***** Data shown

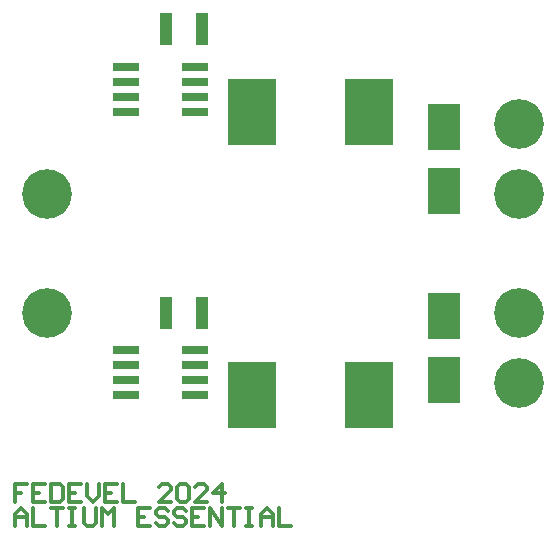
<source format=gts>
G04*
G04 #@! TF.GenerationSoftware,Altium Limited,Altium Designer,23.3.1 (30)*
G04*
G04 Layer_Color=8388736*
%FSLAX44Y44*%
%MOMM*%
G71*
G04*
G04 #@! TF.SameCoordinates,C8A1A2A4-FEEE-4BAA-8DF6-72F1B62B13C7*
G04*
G04*
G04 #@! TF.FilePolarity,Negative*
G04*
G01*
G75*
%ADD16C,0.3000*%
%ADD17R,2.3032X0.8032*%
%ADD18R,2.7532X3.9532*%
%ADD19R,4.0532X5.7032*%
%ADD20R,1.1032X2.7032*%
%ADD21C,4.2032*%
D16*
X33157Y55235D02*
X23000D01*
Y47618D01*
X28078D01*
X23000D01*
Y40000D01*
X48392Y55235D02*
X38235D01*
Y40000D01*
X48392D01*
X38235Y47618D02*
X43313D01*
X53470Y55235D02*
Y40000D01*
X61088D01*
X63627Y42539D01*
Y52696D01*
X61088Y55235D01*
X53470D01*
X78862D02*
X68705D01*
Y40000D01*
X78862D01*
X68705Y47618D02*
X73784D01*
X83940Y55235D02*
Y45078D01*
X89019Y40000D01*
X94097Y45078D01*
Y55235D01*
X109332D02*
X99175D01*
Y40000D01*
X109332D01*
X99175Y47618D02*
X104254D01*
X114410Y55235D02*
Y40000D01*
X124567D01*
X155037D02*
X144881D01*
X155037Y50157D01*
Y52696D01*
X152498Y55235D01*
X147420D01*
X144881Y52696D01*
X160116D02*
X162655Y55235D01*
X167733D01*
X170272Y52696D01*
Y42539D01*
X167733Y40000D01*
X162655D01*
X160116Y42539D01*
Y52696D01*
X185508Y40000D02*
X175351D01*
X185508Y50157D01*
Y52696D01*
X182968Y55235D01*
X177890D01*
X175351Y52696D01*
X198203Y40000D02*
Y55235D01*
X190586Y47618D01*
X200742D01*
X23000Y19000D02*
Y29157D01*
X28078Y34235D01*
X33157Y29157D01*
Y19000D01*
Y26618D01*
X23000D01*
X38235Y34235D02*
Y19000D01*
X48392D01*
X53470Y34235D02*
X63627D01*
X58548D01*
Y19000D01*
X68705Y34235D02*
X73784D01*
X71244D01*
Y19000D01*
X68705D01*
X73784D01*
X81401Y34235D02*
Y21539D01*
X83940Y19000D01*
X89019D01*
X91558Y21539D01*
Y34235D01*
X96636Y19000D02*
Y34235D01*
X101714Y29157D01*
X106793Y34235D01*
Y19000D01*
X137263Y34235D02*
X127106D01*
Y19000D01*
X137263D01*
X127106Y26618D02*
X132185D01*
X152498Y31696D02*
X149959Y34235D01*
X144881D01*
X142341Y31696D01*
Y29157D01*
X144881Y26618D01*
X149959D01*
X152498Y24078D01*
Y21539D01*
X149959Y19000D01*
X144881D01*
X142341Y21539D01*
X167733Y31696D02*
X165194Y34235D01*
X160116D01*
X157577Y31696D01*
Y29157D01*
X160116Y26618D01*
X165194D01*
X167733Y24078D01*
Y21539D01*
X165194Y19000D01*
X160116D01*
X157577Y21539D01*
X182968Y34235D02*
X172812D01*
Y19000D01*
X182968D01*
X172812Y26618D02*
X177890D01*
X188047Y19000D02*
Y34235D01*
X198203Y19000D01*
Y34235D01*
X203282D02*
X213438D01*
X208360D01*
Y19000D01*
X218517Y34235D02*
X223595D01*
X221056D01*
Y19000D01*
X218517D01*
X223595D01*
X231213D02*
Y29157D01*
X236291Y34235D01*
X241369Y29157D01*
Y19000D01*
Y26618D01*
X231213D01*
X246448Y34235D02*
Y19000D01*
X256604D01*
D17*
X117000Y168050D02*
D03*
Y155350D02*
D03*
Y142650D02*
D03*
Y129950D02*
D03*
X175000Y168050D02*
D03*
Y155350D02*
D03*
Y142650D02*
D03*
Y129950D02*
D03*
Y369950D02*
D03*
Y382650D02*
D03*
Y395350D02*
D03*
Y408050D02*
D03*
X117000Y369950D02*
D03*
Y382650D02*
D03*
Y395350D02*
D03*
Y408050D02*
D03*
D18*
X386000Y143000D02*
D03*
Y197000D02*
D03*
Y303000D02*
D03*
Y357000D02*
D03*
D19*
X322750Y130000D02*
D03*
X223250D02*
D03*
X322750Y370000D02*
D03*
X223250D02*
D03*
D20*
X181500Y200000D02*
D03*
X150500D02*
D03*
X181500Y440000D02*
D03*
X150500D02*
D03*
D21*
X450000Y300000D02*
D03*
Y360000D02*
D03*
Y200000D02*
D03*
Y140000D02*
D03*
X50000Y300000D02*
D03*
Y200000D02*
D03*
M02*

</source>
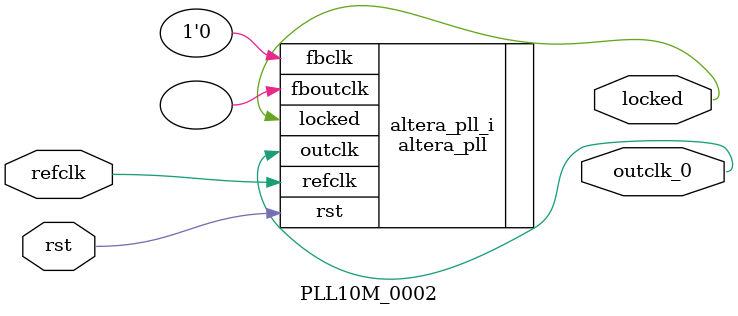
<source format=v>
`timescale 1ns/10ps
module  PLL10M_0002(

	// interface 'refclk'
	input wire refclk,

	// interface 'reset'
	input wire rst,

	// interface 'outclk0'
	output wire outclk_0,

	// interface 'locked'
	output wire locked
);

	altera_pll #(
		.fractional_vco_multiplier("false"),
		.reference_clock_frequency("50.0 MHz"),
		.operation_mode("direct"),
		.number_of_clocks(1),
		.output_clock_frequency0("10.000000 MHz"),
		.phase_shift0("0 ps"),
		.duty_cycle0(50),
		.output_clock_frequency1("0 MHz"),
		.phase_shift1("0 ps"),
		.duty_cycle1(50),
		.output_clock_frequency2("0 MHz"),
		.phase_shift2("0 ps"),
		.duty_cycle2(50),
		.output_clock_frequency3("0 MHz"),
		.phase_shift3("0 ps"),
		.duty_cycle3(50),
		.output_clock_frequency4("0 MHz"),
		.phase_shift4("0 ps"),
		.duty_cycle4(50),
		.output_clock_frequency5("0 MHz"),
		.phase_shift5("0 ps"),
		.duty_cycle5(50),
		.output_clock_frequency6("0 MHz"),
		.phase_shift6("0 ps"),
		.duty_cycle6(50),
		.output_clock_frequency7("0 MHz"),
		.phase_shift7("0 ps"),
		.duty_cycle7(50),
		.output_clock_frequency8("0 MHz"),
		.phase_shift8("0 ps"),
		.duty_cycle8(50),
		.output_clock_frequency9("0 MHz"),
		.phase_shift9("0 ps"),
		.duty_cycle9(50),
		.output_clock_frequency10("0 MHz"),
		.phase_shift10("0 ps"),
		.duty_cycle10(50),
		.output_clock_frequency11("0 MHz"),
		.phase_shift11("0 ps"),
		.duty_cycle11(50),
		.output_clock_frequency12("0 MHz"),
		.phase_shift12("0 ps"),
		.duty_cycle12(50),
		.output_clock_frequency13("0 MHz"),
		.phase_shift13("0 ps"),
		.duty_cycle13(50),
		.output_clock_frequency14("0 MHz"),
		.phase_shift14("0 ps"),
		.duty_cycle14(50),
		.output_clock_frequency15("0 MHz"),
		.phase_shift15("0 ps"),
		.duty_cycle15(50),
		.output_clock_frequency16("0 MHz"),
		.phase_shift16("0 ps"),
		.duty_cycle16(50),
		.output_clock_frequency17("0 MHz"),
		.phase_shift17("0 ps"),
		.duty_cycle17(50),
		.pll_type("General"),
		.pll_subtype("General")
	) altera_pll_i (
		.rst	(rst),
		.outclk	({outclk_0}),
		.locked	(locked),
		.fboutclk	( ),
		.fbclk	(1'b0),
		.refclk	(refclk)
	);
endmodule


</source>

**********

> Prompt
Your job is to transcribe the entries above exactly; skip the pictures.

> Answer to this problem
<source format=gts>
G04*
G04 #@! TF.GenerationSoftware,Altium Limited,Altium Designer,23.3.1 (30)*
G04*
G04 Layer_Color=8388736*
%FSLAX44Y44*%
%MOMM*%
G71*
G04*
G04 #@! TF.SameCoordinates,C8A1A2A4-FEEE-4BAA-8DF6-72F1B62B13C7*
G04*
G04*
G04 #@! TF.FilePolarity,Negative*
G04*
G01*
G75*
%ADD16C,0.3000*%
%ADD17R,2.3032X0.8032*%
%ADD18R,2.7532X3.9532*%
%ADD19R,4.0532X5.7032*%
%ADD20R,1.1032X2.7032*%
%ADD21C,4.2032*%
D16*
X33157Y55235D02*
X23000D01*
Y47618D01*
X28078D01*
X23000D01*
Y40000D01*
X48392Y55235D02*
X38235D01*
Y40000D01*
X48392D01*
X38235Y47618D02*
X43313D01*
X53470Y55235D02*
Y40000D01*
X61088D01*
X63627Y42539D01*
Y52696D01*
X61088Y55235D01*
X53470D01*
X78862D02*
X68705D01*
Y40000D01*
X78862D01*
X68705Y47618D02*
X73784D01*
X83940Y55235D02*
Y45078D01*
X89019Y40000D01*
X94097Y45078D01*
Y55235D01*
X109332D02*
X99175D01*
Y40000D01*
X109332D01*
X99175Y47618D02*
X104254D01*
X114410Y55235D02*
Y40000D01*
X124567D01*
X155037D02*
X144881D01*
X155037Y50157D01*
Y52696D01*
X152498Y55235D01*
X147420D01*
X144881Y52696D01*
X160116D02*
X162655Y55235D01*
X167733D01*
X170272Y52696D01*
Y42539D01*
X167733Y40000D01*
X162655D01*
X160116Y42539D01*
Y52696D01*
X185508Y40000D02*
X175351D01*
X185508Y50157D01*
Y52696D01*
X182968Y55235D01*
X177890D01*
X175351Y52696D01*
X198203Y40000D02*
Y55235D01*
X190586Y47618D01*
X200742D01*
X23000Y19000D02*
Y29157D01*
X28078Y34235D01*
X33157Y29157D01*
Y19000D01*
Y26618D01*
X23000D01*
X38235Y34235D02*
Y19000D01*
X48392D01*
X53470Y34235D02*
X63627D01*
X58548D01*
Y19000D01*
X68705Y34235D02*
X73784D01*
X71244D01*
Y19000D01*
X68705D01*
X73784D01*
X81401Y34235D02*
Y21539D01*
X83940Y19000D01*
X89019D01*
X91558Y21539D01*
Y34235D01*
X96636Y19000D02*
Y34235D01*
X101714Y29157D01*
X106793Y34235D01*
Y19000D01*
X137263Y34235D02*
X127106D01*
Y19000D01*
X137263D01*
X127106Y26618D02*
X132185D01*
X152498Y31696D02*
X149959Y34235D01*
X144881D01*
X142341Y31696D01*
Y29157D01*
X144881Y26618D01*
X149959D01*
X152498Y24078D01*
Y21539D01*
X149959Y19000D01*
X144881D01*
X142341Y21539D01*
X167733Y31696D02*
X165194Y34235D01*
X160116D01*
X157577Y31696D01*
Y29157D01*
X160116Y26618D01*
X165194D01*
X167733Y24078D01*
Y21539D01*
X165194Y19000D01*
X160116D01*
X157577Y21539D01*
X182968Y34235D02*
X172812D01*
Y19000D01*
X182968D01*
X172812Y26618D02*
X177890D01*
X188047Y19000D02*
Y34235D01*
X198203Y19000D01*
Y34235D01*
X203282D02*
X213438D01*
X208360D01*
Y19000D01*
X218517Y34235D02*
X223595D01*
X221056D01*
Y19000D01*
X218517D01*
X223595D01*
X231213D02*
Y29157D01*
X236291Y34235D01*
X241369Y29157D01*
Y19000D01*
Y26618D01*
X231213D01*
X246448Y34235D02*
Y19000D01*
X256604D01*
D17*
X117000Y168050D02*
D03*
Y155350D02*
D03*
Y142650D02*
D03*
Y129950D02*
D03*
X175000Y168050D02*
D03*
Y155350D02*
D03*
Y142650D02*
D03*
Y129950D02*
D03*
Y369950D02*
D03*
Y382650D02*
D03*
Y395350D02*
D03*
Y408050D02*
D03*
X117000Y369950D02*
D03*
Y382650D02*
D03*
Y395350D02*
D03*
Y408050D02*
D03*
D18*
X386000Y143000D02*
D03*
Y197000D02*
D03*
Y303000D02*
D03*
Y357000D02*
D03*
D19*
X322750Y130000D02*
D03*
X223250D02*
D03*
X322750Y370000D02*
D03*
X223250D02*
D03*
D20*
X181500Y200000D02*
D03*
X150500D02*
D03*
X181500Y440000D02*
D03*
X150500D02*
D03*
D21*
X450000Y300000D02*
D03*
Y360000D02*
D03*
Y200000D02*
D03*
Y140000D02*
D03*
X50000Y300000D02*
D03*
Y200000D02*
D03*
M02*

</source>
<source format=v>
`timescale 1ns/10ps
module  PLL10M_0002(

	// interface 'refclk'
	input wire refclk,

	// interface 'reset'
	input wire rst,

	// interface 'outclk0'
	output wire outclk_0,

	// interface 'locked'
	output wire locked
);

	altera_pll #(
		.fractional_vco_multiplier("false"),
		.reference_clock_frequency("50.0 MHz"),
		.operation_mode("direct"),
		.number_of_clocks(1),
		.output_clock_frequency0("10.000000 MHz"),
		.phase_shift0("0 ps"),
		.duty_cycle0(50),
		.output_clock_frequency1("0 MHz"),
		.phase_shift1("0 ps"),
		.duty_cycle1(50),
		.output_clock_frequency2("0 MHz"),
		.phase_shift2("0 ps"),
		.duty_cycle2(50),
		.output_clock_frequency3("0 MHz"),
		.phase_shift3("0 ps"),
		.duty_cycle3(50),
		.output_clock_frequency4("0 MHz"),
		.phase_shift4("0 ps"),
		.duty_cycle4(50),
		.output_clock_frequency5("0 MHz"),
		.phase_shift5("0 ps"),
		.duty_cycle5(50),
		.output_clock_frequency6("0 MHz"),
		.phase_shift6("0 ps"),
		.duty_cycle6(50),
		.output_clock_frequency7("0 MHz"),
		.phase_shift7("0 ps"),
		.duty_cycle7(50),
		.output_clock_frequency8("0 MHz"),
		.phase_shift8("0 ps"),
		.duty_cycle8(50),
		.output_clock_frequency9("0 MHz"),
		.phase_shift9("0 ps"),
		.duty_cycle9(50),
		.output_clock_frequency10("0 MHz"),
		.phase_shift10("0 ps"),
		.duty_cycle10(50),
		.output_clock_frequency11("0 MHz"),
		.phase_shift11("0 ps"),
		.duty_cycle11(50),
		.output_clock_frequency12("0 MHz"),
		.phase_shift12("0 ps"),
		.duty_cycle12(50),
		.output_clock_frequency13("0 MHz"),
		.phase_shift13("0 ps"),
		.duty_cycle13(50),
		.output_clock_frequency14("0 MHz"),
		.phase_shift14("0 ps"),
		.duty_cycle14(50),
		.output_clock_frequency15("0 MHz"),
		.phase_shift15("0 ps"),
		.duty_cycle15(50),
		.output_clock_frequency16("0 MHz"),
		.phase_shift16("0 ps"),
		.duty_cycle16(50),
		.output_clock_frequency17("0 MHz"),
		.phase_shift17("0 ps"),
		.duty_cycle17(50),
		.pll_type("General"),
		.pll_subtype("General")
	) altera_pll_i (
		.rst	(rst),
		.outclk	({outclk_0}),
		.locked	(locked),
		.fboutclk	( ),
		.fbclk	(1'b0),
		.refclk	(refclk)
	);
endmodule


</source>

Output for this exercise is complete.